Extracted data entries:
┄┄┄┄┄┄
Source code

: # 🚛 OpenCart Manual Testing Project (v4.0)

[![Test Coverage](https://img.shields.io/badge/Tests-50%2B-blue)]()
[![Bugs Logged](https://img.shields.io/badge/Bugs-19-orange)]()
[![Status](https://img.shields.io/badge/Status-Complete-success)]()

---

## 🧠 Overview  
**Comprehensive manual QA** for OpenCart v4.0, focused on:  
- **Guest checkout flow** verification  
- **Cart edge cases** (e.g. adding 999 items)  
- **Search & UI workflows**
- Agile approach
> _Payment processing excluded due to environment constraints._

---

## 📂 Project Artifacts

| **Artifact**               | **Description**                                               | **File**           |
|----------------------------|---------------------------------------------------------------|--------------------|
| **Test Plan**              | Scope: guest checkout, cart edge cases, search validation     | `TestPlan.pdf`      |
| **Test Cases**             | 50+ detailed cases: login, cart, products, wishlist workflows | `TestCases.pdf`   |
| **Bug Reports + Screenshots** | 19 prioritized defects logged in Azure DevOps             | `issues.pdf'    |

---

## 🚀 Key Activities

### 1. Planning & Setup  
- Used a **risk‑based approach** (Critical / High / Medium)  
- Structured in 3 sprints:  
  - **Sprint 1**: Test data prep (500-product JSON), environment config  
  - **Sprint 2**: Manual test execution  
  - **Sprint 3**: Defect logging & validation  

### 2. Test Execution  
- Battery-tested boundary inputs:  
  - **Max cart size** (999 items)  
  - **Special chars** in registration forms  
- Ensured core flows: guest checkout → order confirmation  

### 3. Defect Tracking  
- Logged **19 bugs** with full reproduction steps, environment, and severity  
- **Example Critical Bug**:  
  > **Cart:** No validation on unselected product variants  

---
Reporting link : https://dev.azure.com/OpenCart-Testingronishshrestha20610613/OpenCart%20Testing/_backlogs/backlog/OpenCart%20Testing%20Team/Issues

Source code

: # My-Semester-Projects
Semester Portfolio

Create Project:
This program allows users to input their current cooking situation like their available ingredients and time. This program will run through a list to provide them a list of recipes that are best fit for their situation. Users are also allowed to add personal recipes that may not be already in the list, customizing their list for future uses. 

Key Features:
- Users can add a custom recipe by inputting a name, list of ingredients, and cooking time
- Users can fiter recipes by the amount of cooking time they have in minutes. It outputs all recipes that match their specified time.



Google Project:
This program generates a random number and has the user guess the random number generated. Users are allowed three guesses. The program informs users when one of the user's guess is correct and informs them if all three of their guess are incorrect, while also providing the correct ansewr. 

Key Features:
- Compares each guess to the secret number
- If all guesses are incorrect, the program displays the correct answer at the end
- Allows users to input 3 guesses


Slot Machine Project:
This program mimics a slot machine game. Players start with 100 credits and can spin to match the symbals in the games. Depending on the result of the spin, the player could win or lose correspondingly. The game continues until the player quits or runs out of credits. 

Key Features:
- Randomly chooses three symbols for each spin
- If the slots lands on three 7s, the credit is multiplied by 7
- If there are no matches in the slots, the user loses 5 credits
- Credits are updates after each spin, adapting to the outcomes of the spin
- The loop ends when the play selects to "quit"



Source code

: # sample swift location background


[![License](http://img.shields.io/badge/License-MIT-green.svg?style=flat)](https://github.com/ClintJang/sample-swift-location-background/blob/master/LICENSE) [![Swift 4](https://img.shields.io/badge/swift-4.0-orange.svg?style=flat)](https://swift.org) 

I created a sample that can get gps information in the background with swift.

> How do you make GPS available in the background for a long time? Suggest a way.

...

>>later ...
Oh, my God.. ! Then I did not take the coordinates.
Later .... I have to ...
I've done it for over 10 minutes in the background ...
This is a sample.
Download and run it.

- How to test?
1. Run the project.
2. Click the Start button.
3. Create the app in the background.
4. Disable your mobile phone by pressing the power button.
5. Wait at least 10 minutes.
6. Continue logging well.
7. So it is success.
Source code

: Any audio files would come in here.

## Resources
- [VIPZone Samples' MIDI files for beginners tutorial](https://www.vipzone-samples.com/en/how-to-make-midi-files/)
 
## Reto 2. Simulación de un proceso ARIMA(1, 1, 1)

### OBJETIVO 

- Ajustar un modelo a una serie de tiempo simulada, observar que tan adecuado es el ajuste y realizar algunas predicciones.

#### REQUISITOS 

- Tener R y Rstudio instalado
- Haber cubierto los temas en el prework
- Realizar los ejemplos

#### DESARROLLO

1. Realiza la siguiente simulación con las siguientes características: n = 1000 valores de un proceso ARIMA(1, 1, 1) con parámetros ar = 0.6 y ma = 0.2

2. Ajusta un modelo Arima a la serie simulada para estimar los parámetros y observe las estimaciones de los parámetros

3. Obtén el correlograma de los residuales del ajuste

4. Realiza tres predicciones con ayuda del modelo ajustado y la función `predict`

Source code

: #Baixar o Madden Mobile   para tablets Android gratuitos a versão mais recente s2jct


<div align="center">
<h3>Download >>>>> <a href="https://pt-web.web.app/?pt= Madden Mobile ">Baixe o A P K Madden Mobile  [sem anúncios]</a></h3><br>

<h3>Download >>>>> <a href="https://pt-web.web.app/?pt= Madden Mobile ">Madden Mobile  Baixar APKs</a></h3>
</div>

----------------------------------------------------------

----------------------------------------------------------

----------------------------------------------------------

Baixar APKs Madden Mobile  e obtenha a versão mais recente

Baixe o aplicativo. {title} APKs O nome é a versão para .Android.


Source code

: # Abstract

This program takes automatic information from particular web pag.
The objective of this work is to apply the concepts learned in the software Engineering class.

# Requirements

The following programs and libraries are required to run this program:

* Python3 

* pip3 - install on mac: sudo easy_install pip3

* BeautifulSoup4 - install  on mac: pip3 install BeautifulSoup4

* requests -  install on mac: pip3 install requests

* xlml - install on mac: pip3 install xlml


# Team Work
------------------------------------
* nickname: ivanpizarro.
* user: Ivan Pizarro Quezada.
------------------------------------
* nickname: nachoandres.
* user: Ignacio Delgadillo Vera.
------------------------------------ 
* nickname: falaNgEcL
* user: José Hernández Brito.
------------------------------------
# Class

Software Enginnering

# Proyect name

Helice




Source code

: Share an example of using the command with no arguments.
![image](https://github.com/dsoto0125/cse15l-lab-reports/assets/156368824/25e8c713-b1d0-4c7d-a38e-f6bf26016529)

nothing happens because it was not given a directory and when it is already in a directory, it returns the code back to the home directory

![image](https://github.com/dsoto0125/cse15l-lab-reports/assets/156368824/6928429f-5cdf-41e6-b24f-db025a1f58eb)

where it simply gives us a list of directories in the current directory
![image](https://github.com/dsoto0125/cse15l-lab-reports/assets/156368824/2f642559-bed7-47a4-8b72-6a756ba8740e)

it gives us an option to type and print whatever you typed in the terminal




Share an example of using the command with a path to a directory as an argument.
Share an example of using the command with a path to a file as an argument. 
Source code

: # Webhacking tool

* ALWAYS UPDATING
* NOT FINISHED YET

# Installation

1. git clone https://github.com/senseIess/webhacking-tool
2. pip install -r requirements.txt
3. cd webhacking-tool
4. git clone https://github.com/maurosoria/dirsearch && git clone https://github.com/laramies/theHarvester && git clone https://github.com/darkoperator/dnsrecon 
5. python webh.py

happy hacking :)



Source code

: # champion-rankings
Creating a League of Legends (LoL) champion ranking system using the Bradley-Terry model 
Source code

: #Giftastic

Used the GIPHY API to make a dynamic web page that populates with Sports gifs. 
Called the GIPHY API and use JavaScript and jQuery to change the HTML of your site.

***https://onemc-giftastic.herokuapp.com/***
┄┄┄┄┄┄
TASK ITEM: Copy each record from above without leaving any out.

ANSWER:
Source code

: # 🚛 OpenCart Manual Testing Project (v4.0)

[![Test Coverage](https://img.shields.io/badge/Tests-50%2B-blue)]()
[![Bugs Logged](https://img.shields.io/badge/Bugs-19-orange)]()
[![Status](https://img.shields.io/badge/Status-Complete-success)]()

---

## 🧠 Overview  
**Comprehensive manual QA** for OpenCart v4.0, focused on:  
- **Guest checkout flow** verification  
- **Cart edge cases** (e.g. adding 999 items)  
- **Search & UI workflows**
- Agile approach
> _Payment processing excluded due to environment constraints._

---

## 📂 Project Artifacts

| **Artifact**               | **Description**                                               | **File**           |
|----------------------------|---------------------------------------------------------------|--------------------|
| **Test Plan**              | Scope: guest checkout, cart edge cases, search validation     | `TestPlan.pdf`      |
| **Test Cases**             | 50+ detailed cases: login, cart, products, wishlist workflows | `TestCases.pdf`   |
| **Bug Reports + Screenshots** | 19 prioritized defects logged in Azure DevOps             | `issues.pdf'    |

---

## 🚀 Key Activities

### 1. Planning & Setup  
- Used a **risk‑based approach** (Critical / High / Medium)  
- Structured in 3 sprints:  
  - **Sprint 1**: Test data prep (500-product JSON), environment config  
  - **Sprint 2**: Manual test execution  
  - **Sprint 3**: Defect logging & validation  

### 2. Test Execution  
- Battery-tested boundary inputs:  
  - **Max cart size** (999 items)  
  - **Special chars** in registration forms  
- Ensured core flows: guest checkout → order confirmation  

### 3. Defect Tracking  
- Logged **19 bugs** with full reproduction steps, environment, and severity  
- **Example Critical Bug**:  
  > **Cart:** No validation on unselected product variants  

---
Reporting link : https://dev.azure.com/OpenCart-Testingronishshrestha20610613/OpenCart%20Testing/_backlogs/backlog/OpenCart%20Testing%20Team/Issues

Source code

: # My-Semester-Projects
Semester Portfolio

Create Project:
This program allows users to input their current cooking situation like their available ingredients and time. This program will run through a list to provide them a list of recipes that are best fit for their situation. Users are also allowed to add personal recipes that may not be already in the list, customizing their list for future uses. 

Key Features:
- Users can add a custom recipe by inputting a name, list of ingredients, and cooking time
- Users can fiter recipes by the amount of cooking time they have in minutes. It outputs all recipes that match their specified time.



Google Project:
This program generates a random number and has the user guess the random number generated. Users are allowed three guesses. The program informs users when one of the user's guess is correct and informs them if all three of their guess are incorrect, while also providing the correct ansewr. 

Key Features:
- Compares each guess to the secret number
- If all guesses are incorrect, the program displays the correct answer at the end
- Allows users to input 3 guesses


Slot Machine Project:
This program mimics a slot machine game. Players start with 100 credits and can spin to match the symbals in the games. Depending on the result of the spin, the player could win or lose correspondingly. The game continues until the player quits or runs out of credits. 

Key Features:
- Randomly chooses three symbols for each spin
- If the slots lands on three 7s, the credit is multiplied by 7
- If there are no matches in the slots, the user loses 5 credits
- Credits are updates after each spin, adapting to the outcomes of the spin
- The loop ends when the play selects to "quit"



Source code

: # sample swift location background


[![License](http://img.shields.io/badge/License-MIT-green.svg?style=flat)](https://github.com/ClintJang/sample-swift-location-background/blob/master/LICENSE) [![Swift 4](https://img.shields.io/badge/swift-4.0-orange.svg?style=flat)](https://swift.org) 

I created a sample that can get gps information in the background with swift.

> How do you make GPS available in the background for a long time? Suggest a way.

...

>>later ...
Oh, my God.. ! Then I did not take the coordinates.
Later .... I have to ...
I've done it for over 10 minutes in the background ...
This is a sample.
Download and run it.

- How to test?
1. Run the project.
2. Click the Start button.
3. Create the app in the background.
4. Disable your mobile phone by pressing the power button.
5. Wait at least 10 minutes.
6. Continue logging well.
7. So it is success.
Source code

: Any audio files would come in here.

## Resources
- [VIPZone Samples' MIDI files for beginners tutorial](https://www.vipzone-samples.com/en/how-to-make-midi-files/)
 
## Reto 2. Simulación de un proceso ARIMA(1, 1, 1)

### OBJETIVO 

- Ajustar un modelo a una serie de tiempo simulada, observar que tan adecuado es el ajuste y realizar algunas predicciones.

#### REQUISITOS 

- Tener R y Rstudio instalado
- Haber cubierto los temas en el prework
- Realizar los ejemplos

#### DESARROLLO

1. Realiza la siguiente simulación con las siguientes características: n = 1000 valores de un proceso ARIMA(1, 1, 1) con parámetros ar = 0.6 y ma = 0.2

2. Ajusta un modelo Arima a la serie simulada para estimar los parámetros y observe las estimaciones de los parámetros

3. Obtén el correlograma de los residuales del ajuste

4. Realiza tres predicciones con ayuda del modelo ajustado y la función `predict`

Source code

: #Baixar o Madden Mobile   para tablets Android gratuitos a versão mais recente s2jct


<div align="center">
<h3>Download >>>>> <a href="https://pt-web.web.app/?pt= Madden Mobile ">Baixe o A P K Madden Mobile  [sem anúncios]</a></h3><br>

<h3>Download >>>>> <a href="https://pt-web.web.app/?pt= Madden Mobile ">Madden Mobile  Baixar APKs</a></h3>
</div>

----------------------------------------------------------

----------------------------------------------------------

----------------------------------------------------------

Baixar APKs Madden Mobile  e obtenha a versão mais recente

Baixe o aplicativo. {title} APKs O nome é a versão para .Android.


Source code

: # Abstract

This program takes automatic information from particular web pag.
The objective of this work is to apply the concepts learned in the software Engineering class.

# Requirements

The following programs and libraries are required to run this program:

* Python3 

* pip3 - install on mac: sudo easy_install pip3

* BeautifulSoup4 - install  on mac: pip3 install BeautifulSoup4

* requests -  install on mac: pip3 install requests

* xlml - install on mac: pip3 install xlml


# Team Work
------------------------------------
* nickname: ivanpizarro.
* user: Ivan Pizarro Quezada.
------------------------------------
* nickname: nachoandres.
* user: Ignacio Delgadillo Vera.
------------------------------------ 
* nickname: falaNgEcL
* user: José Hernández Brito.
------------------------------------
# Class

Software Enginnering

# Proyect name

Helice




Source code

: Share an example of using the command with no arguments.
![image](https://github.com/dsoto0125/cse15l-lab-reports/assets/156368824/25e8c713-b1d0-4c7d-a38e-f6bf26016529)

nothing happens because it was not given a directory and when it is already in a directory, it returns the code back to the home directory

![image](https://github.com/dsoto0125/cse15l-lab-reports/assets/156368824/6928429f-5cdf-41e6-b24f-db025a1f58eb)

where it simply gives us a list of directories in the current directory
![image](https://github.com/dsoto0125/cse15l-lab-reports/assets/156368824/2f642559-bed7-47a4-8b72-6a756ba8740e)

it gives us an option to type and print whatever you typed in the terminal




Share an example of using the command with a path to a directory as an argument.
Share an example of using the command with a path to a file as an argument. 
Source code

: # Webhacking tool

* ALWAYS UPDATING
* NOT FINISHED YET

# Installation

1. git clone https://github.com/senseIess/webhacking-tool
2. pip install -r requirements.txt
3. cd webhacking-tool
4. git clone https://github.com/maurosoria/dirsearch && git clone https://github.com/laramies/theHarvester && git clone https://github.com/darkoperator/dnsrecon 
5. python webh.py

happy hacking :)



Source code

: # champion-rankings
Creating a League of Legends (LoL) champion ranking system using the Bradley-Terry model 
Source code

: #Giftastic

Used the GIPHY API to make a dynamic web page that populates with Sports gifs. 
Called the GIPHY API and use JavaScript and jQuery to change the HTML of your site.

***https://onemc-giftastic.herokuapp.com/***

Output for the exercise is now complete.